_To do_: Across all the entries below, how many lines contain the string "corners"? The number by itself is the answer.

_Dataset extract_:
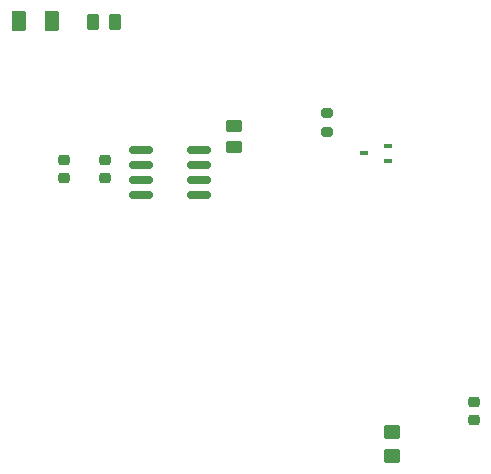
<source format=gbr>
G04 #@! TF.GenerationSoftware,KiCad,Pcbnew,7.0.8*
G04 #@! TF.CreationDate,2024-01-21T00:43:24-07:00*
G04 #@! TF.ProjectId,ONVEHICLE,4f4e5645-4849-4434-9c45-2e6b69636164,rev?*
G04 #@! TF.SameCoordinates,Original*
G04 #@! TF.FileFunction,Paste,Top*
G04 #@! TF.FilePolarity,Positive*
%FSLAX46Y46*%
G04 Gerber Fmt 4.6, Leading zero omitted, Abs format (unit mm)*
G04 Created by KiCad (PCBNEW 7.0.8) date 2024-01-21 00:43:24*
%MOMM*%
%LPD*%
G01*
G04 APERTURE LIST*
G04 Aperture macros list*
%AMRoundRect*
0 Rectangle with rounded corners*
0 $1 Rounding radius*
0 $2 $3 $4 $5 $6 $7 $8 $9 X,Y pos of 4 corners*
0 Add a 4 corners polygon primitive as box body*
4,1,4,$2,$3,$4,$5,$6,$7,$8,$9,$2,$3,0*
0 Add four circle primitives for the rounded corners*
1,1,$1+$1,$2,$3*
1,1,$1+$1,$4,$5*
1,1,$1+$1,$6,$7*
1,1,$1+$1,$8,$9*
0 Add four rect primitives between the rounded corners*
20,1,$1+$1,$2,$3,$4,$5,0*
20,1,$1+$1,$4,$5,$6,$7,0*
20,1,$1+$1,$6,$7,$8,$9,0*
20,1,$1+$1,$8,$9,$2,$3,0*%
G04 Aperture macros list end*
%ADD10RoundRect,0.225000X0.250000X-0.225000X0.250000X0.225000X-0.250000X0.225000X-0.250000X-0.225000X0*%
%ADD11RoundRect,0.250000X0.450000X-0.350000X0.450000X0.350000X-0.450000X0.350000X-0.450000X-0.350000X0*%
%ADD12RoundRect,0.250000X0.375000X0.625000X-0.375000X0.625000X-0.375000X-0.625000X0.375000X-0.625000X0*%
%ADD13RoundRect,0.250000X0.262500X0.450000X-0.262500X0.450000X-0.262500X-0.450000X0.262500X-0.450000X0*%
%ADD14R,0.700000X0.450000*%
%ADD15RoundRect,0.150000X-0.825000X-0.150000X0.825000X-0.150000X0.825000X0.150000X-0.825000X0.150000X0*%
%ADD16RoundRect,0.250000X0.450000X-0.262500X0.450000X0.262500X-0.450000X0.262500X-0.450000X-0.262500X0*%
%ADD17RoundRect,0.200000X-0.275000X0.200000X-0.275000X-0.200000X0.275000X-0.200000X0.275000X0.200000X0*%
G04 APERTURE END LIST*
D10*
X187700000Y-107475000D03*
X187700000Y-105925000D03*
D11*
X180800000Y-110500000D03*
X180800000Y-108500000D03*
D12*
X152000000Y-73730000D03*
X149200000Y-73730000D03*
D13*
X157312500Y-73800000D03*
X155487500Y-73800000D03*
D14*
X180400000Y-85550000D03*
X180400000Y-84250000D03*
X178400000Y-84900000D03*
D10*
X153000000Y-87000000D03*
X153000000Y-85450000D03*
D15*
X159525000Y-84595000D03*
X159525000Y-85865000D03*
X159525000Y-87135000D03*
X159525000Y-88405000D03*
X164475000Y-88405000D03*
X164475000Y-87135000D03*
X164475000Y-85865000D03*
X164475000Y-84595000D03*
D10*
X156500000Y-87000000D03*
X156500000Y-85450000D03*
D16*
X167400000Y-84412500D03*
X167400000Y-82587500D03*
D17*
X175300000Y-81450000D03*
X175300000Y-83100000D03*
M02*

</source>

_Written reply_: 5